Riau di bawah Kesultanan Siak pada periode kepimpinan Sultan Syarif Kasim Sani (Sani=dua). Saat Jepang kalah, ikatan Hindia Belanda terlepas, Sultan Syarif Kashim hadapi 3 opsi: berdiri dengan sendiri sperti dahulu?, tergabung dg Belanda? atau tergabung dg Republik? Sultan sebagai figur yang wara' dan sakral lakukan istikharah. Saya kuat menyangka Allah memberitahukan SSK supaya tergabung dg Republik karena kekayaan Riau yang benar-benar banyak dan terlalu berlebih jika sekadar terkuasai sendiri.Karena itu Sultan tentukan opsi tergabung dg Rep.
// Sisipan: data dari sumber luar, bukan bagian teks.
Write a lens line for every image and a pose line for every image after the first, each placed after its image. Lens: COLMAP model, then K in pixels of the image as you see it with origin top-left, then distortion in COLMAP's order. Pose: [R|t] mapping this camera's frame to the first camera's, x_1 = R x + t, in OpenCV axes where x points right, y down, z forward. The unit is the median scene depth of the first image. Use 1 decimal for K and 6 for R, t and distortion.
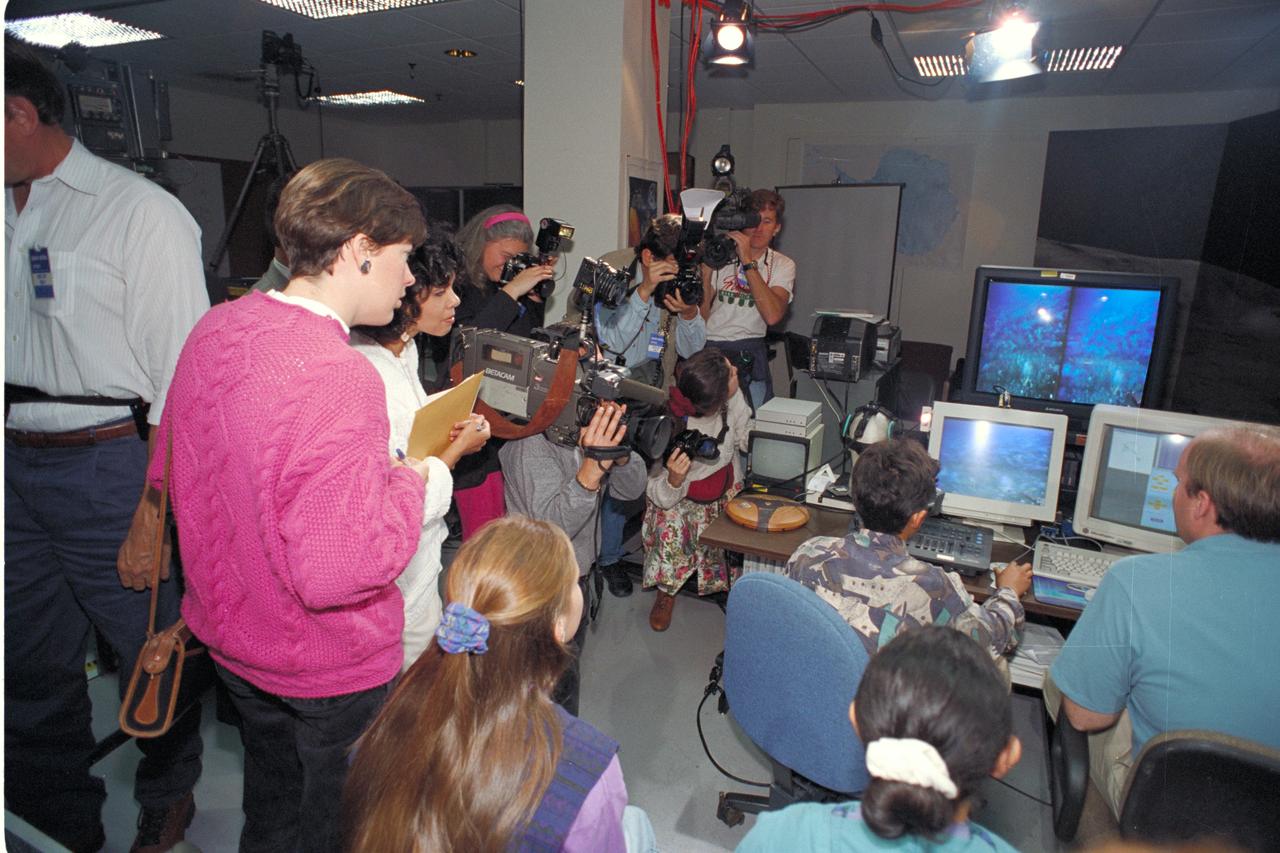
lens RADIAL K [[792.3, 0, 650.7], [0, 792.3, 424.4], [0, 0, 1]] dist [-0.097363, 0.094845]
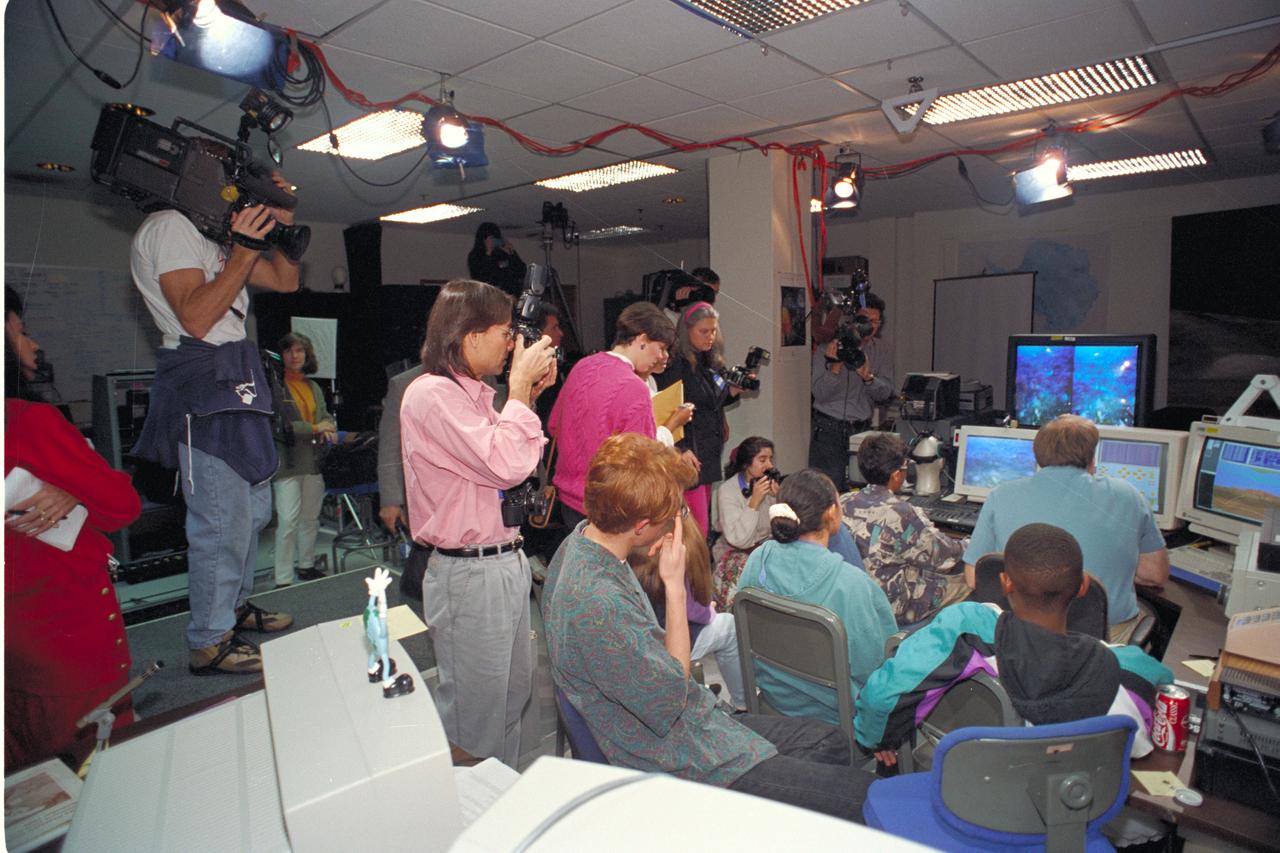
lens RADIAL K [[826.1, 0, 643.3], [0, 826.1, 444.2], [0, 0, 1]] dist [-0.002480, -0.000659]
pose [[0.955861, -0.004517, -0.293784, 0.262161], [-0.024541, 0.995161, -0.095148, 0.184817], [0.292792, 0.098158, 0.951125, -0.731028]]
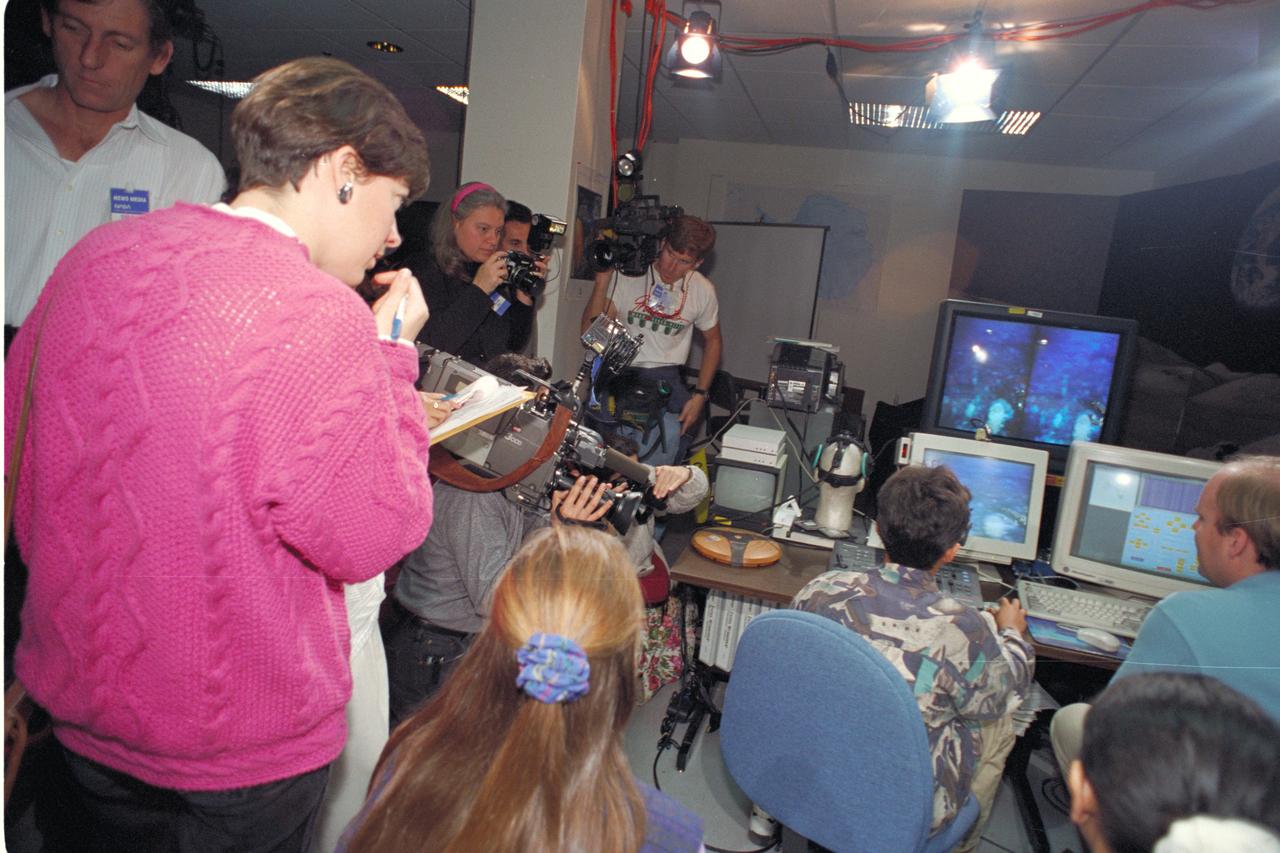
lens RADIAL K [[777.6, 0, 663.3], [0, 777.6, 423.4], [0, 0, 1]] dist [-0.045451, 0.002312]
pose [[0.983139, 0.042502, 0.177851, -0.117651], [-0.032771, 0.997819, -0.057296, 0.025500], [-0.179899, 0.050501, 0.982388, 0.132250]]
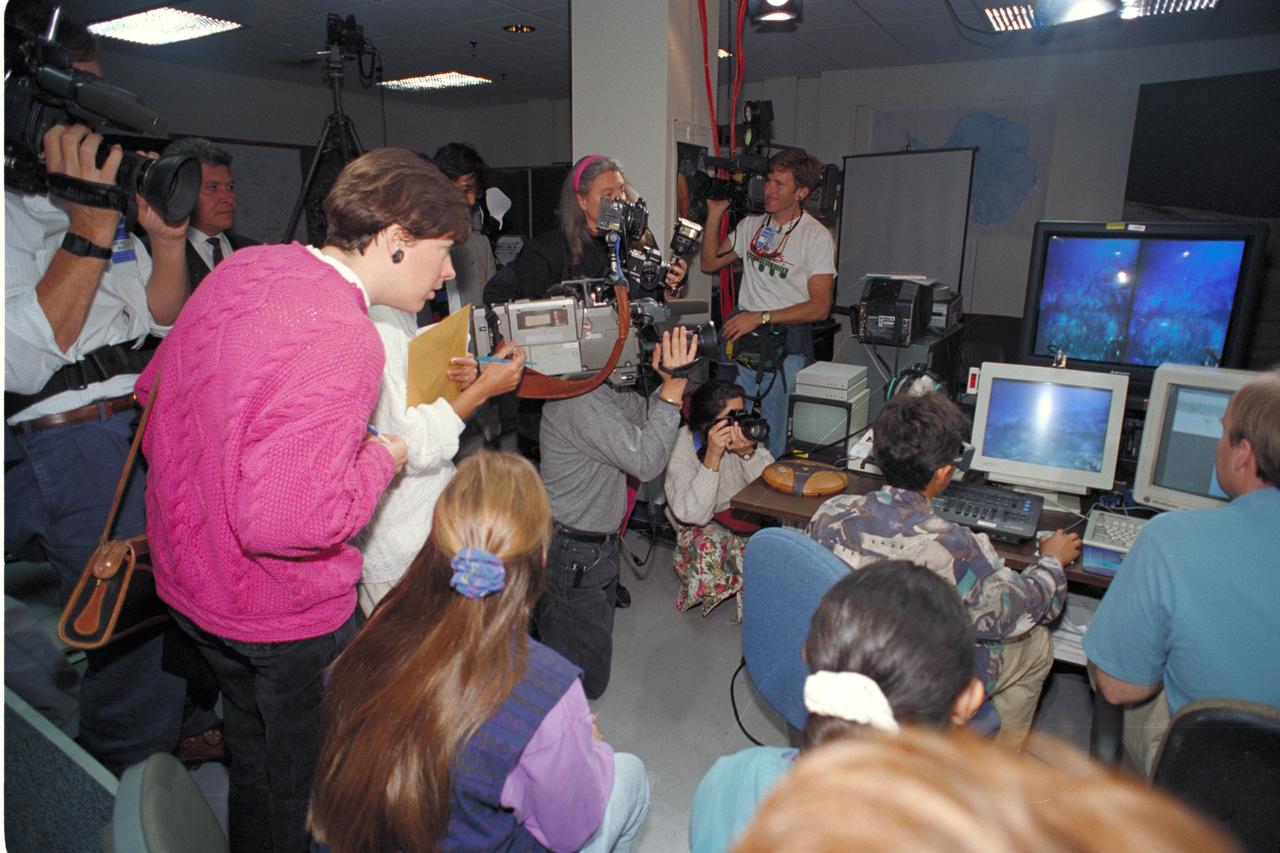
lens RADIAL K [[792.3, 0, 650.7], [0, 792.3, 424.4], [0, 0, 1]] dist [-0.097363, 0.094845]
pose [[0.994212, 0.005780, -0.107281, 0.070595], [-0.004033, 0.999856, 0.016494, 0.034669], [0.107361, -0.015966, 0.994092, 0.020074]]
Memberikan dukungan NKRI. BERGABUNG, bukan menyerah diri.
Sultan turunkan modal 13 juta Golden (3x nilai kompleks gedung Sate, Bandung), bersama2 dg beberapa komisaris yang lain di PT. NKRI (Deli, Asahan Siak, Yogya, Solo, Kutai kartanegara, Pontianak, Ternate, Tidore, Bali, Sumbawa-daerah-daerah yang terhitung Zelfbestuuren-berpemerintahan sediri pd zaman wargaan Belanda di nusantara).
Bertepatan dengan diproklamirkannya Kemerdekaan Republik Indonesia, beliau juga mengibarkan bendera merah putih di Istana Siak dan selang beberapa saat beliau pergi ke Jawa menjumpai Bung Karno dan mengatakan tergabung dengan Republik Indonesia sekalian memberikan Mahkota Kerajaan dan uang sejumlah Sepuluh Ribu Gulden.
Dan semenjak itu beliau tinggalkan Siak dan menetap di Jakarta. Baru di tahun 1960 kembali lagi ke Siak dan mangkat di Rumbai di tahun 1968.
Beliau tidak tinggalkan turunan baik dari Permaisuri Pertama Tengku Agung atau dari Permaisuri Ke-2 Tengku Maharatu.
Di tahun 1997 Sultan Syarif Kasim II mendapatkan gelar Kehormatan Kepahlawanan sebagai seorang Pahlawan Nasional Republik Indonesia. Pusara Sultan Syarif Kasim II berada ditengah-tengah Kota Siak Sri Indrapura persisnya selain Masjid Sultan yakni Masjid Syahabuddin.
Diawalnya Pemerintah Republik Indonesia, Kabupaten Siak ini sebagai Daerah Kewedanan Siak di bawah Kabupaten Bengkalis yang selanjutnya berbeda status jadi Kecamatan Siak. Baru di tahun 1999 beralih menjadi Kabupaten Siak dengan ibukotanya Siak Sri Indrapura berdasar UU No. 53 Tahun 1999.